Uw Kamer is op 17 juni jl. ingelicht over de Nederlandse inzet bij de Global Goals onderhandelingen in de «Kamerbrief over de post-2015 agenda en Financing for Development» (Kamerstuk 32 605, nr. 168). Het verslag van de Financing for Development conferentie is uw Kamer op 3 september jl. toegekomen (Kamerstuk 32 605 nr. 171). Over de Nederlandse inzet bij de Global Goals top bent u geïnformeerd op 14 augustus jl. in de «Kamerbrief over Nederlandse inzet bij de AVVN» (Kamerstuk 26 150, nr. 144). Deze inzet heb ik ook toegelicht in het AO van 8 september jl. Zoals hierbij aangegeven heb ik mijn inzet bij de top vooral gericht op gender, SRGR, partnerschappen, migratie en humanitaire hulp. Het verslag van de Global Goals top zal uw Kamer spoedig toekomen. Over de Nederlandse inzet in de uitvoering van de Global Goals agenda heeft uw Kamer op 28 september jl. bericht ontvangen in de Brief over «Inclusieve ontwikkeling in de Nederlandse programma’s voor Buitenlandse Handel en Ontwikkelingssamenwerking» (Kamerstuk 33 625, nr. 182).

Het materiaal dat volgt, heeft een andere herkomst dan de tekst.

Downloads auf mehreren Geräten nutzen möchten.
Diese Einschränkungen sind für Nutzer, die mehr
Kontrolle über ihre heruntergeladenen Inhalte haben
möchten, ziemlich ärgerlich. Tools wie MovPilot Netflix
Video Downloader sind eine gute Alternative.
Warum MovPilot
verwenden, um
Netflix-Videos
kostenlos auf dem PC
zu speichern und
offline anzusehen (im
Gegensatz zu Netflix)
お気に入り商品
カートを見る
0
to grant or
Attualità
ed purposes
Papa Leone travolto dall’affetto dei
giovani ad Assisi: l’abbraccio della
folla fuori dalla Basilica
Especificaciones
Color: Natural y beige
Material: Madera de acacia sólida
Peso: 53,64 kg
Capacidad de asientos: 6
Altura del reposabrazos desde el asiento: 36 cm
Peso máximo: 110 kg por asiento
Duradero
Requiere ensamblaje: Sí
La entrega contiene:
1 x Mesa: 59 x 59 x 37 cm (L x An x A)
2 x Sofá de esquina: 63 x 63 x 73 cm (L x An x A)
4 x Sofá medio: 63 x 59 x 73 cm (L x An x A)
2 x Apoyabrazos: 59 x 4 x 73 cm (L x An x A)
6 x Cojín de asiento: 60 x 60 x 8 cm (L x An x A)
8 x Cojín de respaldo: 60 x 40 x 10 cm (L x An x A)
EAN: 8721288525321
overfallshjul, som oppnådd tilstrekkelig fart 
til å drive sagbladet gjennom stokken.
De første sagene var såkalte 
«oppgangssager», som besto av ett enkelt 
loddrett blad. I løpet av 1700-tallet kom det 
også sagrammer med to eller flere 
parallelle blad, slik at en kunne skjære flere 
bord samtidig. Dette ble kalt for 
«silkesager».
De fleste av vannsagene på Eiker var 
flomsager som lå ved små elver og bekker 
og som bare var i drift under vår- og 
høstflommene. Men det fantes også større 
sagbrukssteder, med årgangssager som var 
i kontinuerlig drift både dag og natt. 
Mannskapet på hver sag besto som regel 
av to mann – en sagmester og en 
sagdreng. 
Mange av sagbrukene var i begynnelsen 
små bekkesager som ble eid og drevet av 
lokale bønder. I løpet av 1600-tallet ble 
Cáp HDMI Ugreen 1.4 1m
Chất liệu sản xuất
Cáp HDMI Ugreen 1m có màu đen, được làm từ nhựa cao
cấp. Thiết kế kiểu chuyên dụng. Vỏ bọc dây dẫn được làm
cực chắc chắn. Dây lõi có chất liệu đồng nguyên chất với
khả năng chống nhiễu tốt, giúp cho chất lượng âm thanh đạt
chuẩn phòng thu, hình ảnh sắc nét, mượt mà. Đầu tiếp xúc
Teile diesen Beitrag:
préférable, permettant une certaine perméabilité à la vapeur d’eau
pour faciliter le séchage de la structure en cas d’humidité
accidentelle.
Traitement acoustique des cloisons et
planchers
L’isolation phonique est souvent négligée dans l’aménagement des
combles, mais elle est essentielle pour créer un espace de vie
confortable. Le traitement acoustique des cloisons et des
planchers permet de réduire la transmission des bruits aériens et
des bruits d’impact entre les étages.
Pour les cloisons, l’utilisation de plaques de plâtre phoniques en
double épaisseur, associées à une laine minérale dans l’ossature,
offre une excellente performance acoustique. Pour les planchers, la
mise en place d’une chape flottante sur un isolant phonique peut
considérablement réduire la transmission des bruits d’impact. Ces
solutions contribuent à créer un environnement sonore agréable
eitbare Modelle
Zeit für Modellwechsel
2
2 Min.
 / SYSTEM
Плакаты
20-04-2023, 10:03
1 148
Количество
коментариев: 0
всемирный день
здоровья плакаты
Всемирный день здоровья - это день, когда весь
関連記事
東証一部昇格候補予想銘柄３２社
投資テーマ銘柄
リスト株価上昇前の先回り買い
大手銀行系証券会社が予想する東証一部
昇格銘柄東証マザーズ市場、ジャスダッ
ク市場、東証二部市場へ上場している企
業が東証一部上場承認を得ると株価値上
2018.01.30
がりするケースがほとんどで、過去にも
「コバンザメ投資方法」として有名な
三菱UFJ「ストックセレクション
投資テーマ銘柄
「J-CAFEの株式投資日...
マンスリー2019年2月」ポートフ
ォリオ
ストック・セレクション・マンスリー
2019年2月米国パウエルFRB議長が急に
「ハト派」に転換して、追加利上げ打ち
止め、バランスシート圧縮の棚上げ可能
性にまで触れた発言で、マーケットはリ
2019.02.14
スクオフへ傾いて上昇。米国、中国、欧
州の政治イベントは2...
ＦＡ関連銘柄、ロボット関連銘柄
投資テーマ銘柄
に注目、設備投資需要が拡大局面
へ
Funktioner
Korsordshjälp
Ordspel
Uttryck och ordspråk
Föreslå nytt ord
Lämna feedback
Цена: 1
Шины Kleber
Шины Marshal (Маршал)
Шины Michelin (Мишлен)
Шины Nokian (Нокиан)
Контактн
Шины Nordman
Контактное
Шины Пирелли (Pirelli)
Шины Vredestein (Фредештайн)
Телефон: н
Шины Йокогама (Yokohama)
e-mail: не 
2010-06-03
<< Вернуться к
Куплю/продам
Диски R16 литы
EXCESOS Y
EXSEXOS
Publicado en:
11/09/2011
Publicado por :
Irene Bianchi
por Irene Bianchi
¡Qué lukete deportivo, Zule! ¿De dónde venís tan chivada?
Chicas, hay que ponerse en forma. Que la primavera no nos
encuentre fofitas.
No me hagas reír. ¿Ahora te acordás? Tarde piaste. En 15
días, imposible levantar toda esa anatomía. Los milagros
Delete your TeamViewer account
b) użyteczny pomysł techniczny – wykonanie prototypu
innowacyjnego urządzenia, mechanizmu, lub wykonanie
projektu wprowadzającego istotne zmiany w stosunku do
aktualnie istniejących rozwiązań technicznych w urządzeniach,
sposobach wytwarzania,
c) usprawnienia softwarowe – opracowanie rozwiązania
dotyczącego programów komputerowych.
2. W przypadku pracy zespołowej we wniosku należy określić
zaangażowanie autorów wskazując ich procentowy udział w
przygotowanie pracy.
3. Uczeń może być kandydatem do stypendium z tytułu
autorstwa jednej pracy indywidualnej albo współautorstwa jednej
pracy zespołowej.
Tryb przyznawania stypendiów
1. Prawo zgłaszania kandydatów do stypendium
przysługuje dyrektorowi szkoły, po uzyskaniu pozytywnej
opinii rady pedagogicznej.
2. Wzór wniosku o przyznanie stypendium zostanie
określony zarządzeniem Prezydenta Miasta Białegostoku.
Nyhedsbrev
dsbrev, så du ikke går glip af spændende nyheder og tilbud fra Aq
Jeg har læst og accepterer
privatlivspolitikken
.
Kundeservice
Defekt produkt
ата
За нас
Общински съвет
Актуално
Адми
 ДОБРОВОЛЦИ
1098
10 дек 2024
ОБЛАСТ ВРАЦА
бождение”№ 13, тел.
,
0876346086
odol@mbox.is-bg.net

Tijdens de Raad zal Nederland ervoor pleiten dat de EU gebruik maakt van het momentum rondom de aanname van de Global Goals om de uitvoering en monitoring van de agenda vorm te geven. Hierbij staan voor het kabinet de volgende drie punten centraal:

  • 1) Het nieuwe «model» van de Global Goals moet een plek krijgen in het OS beleid van de EU, waarbij verder gegaan wordt dan hulp en afspraken worden gemaakt over multi-stakeholder partnerschappen, nationale belastingen, ongelijkheid, de allerarmsten en fragiele staten.

  • 2) De EU moet een voorbeeldrol op zich nemen op het gebied van monitoring en rapportage. Het is belangrijk dat we de komende 15 jaar zien welke resultaten we behalen met onze inspanningen en op welke gebieden er niet goed genoeg gepresteerd wordt. Het Global Partnership for Effective Development Co-operation zal een belangrijke rol spelen in deze mondiale monitoring.

  • 3) De EU dient een leidende rol te nemen in de uitvoering van de Agenda door gecoördineerde inzet van de verschillende instrumenten extern beleid.

In zowel de Raad als het EP bestaat brede consensus over de noodzaak om de Global Goals agenda een centrale plek te geven. Nederland zal – ook in zijn rol als voorzitter in de eerste helft van 2016 – bijdragen aan hoe dit het beste vorm gegeven kan worden.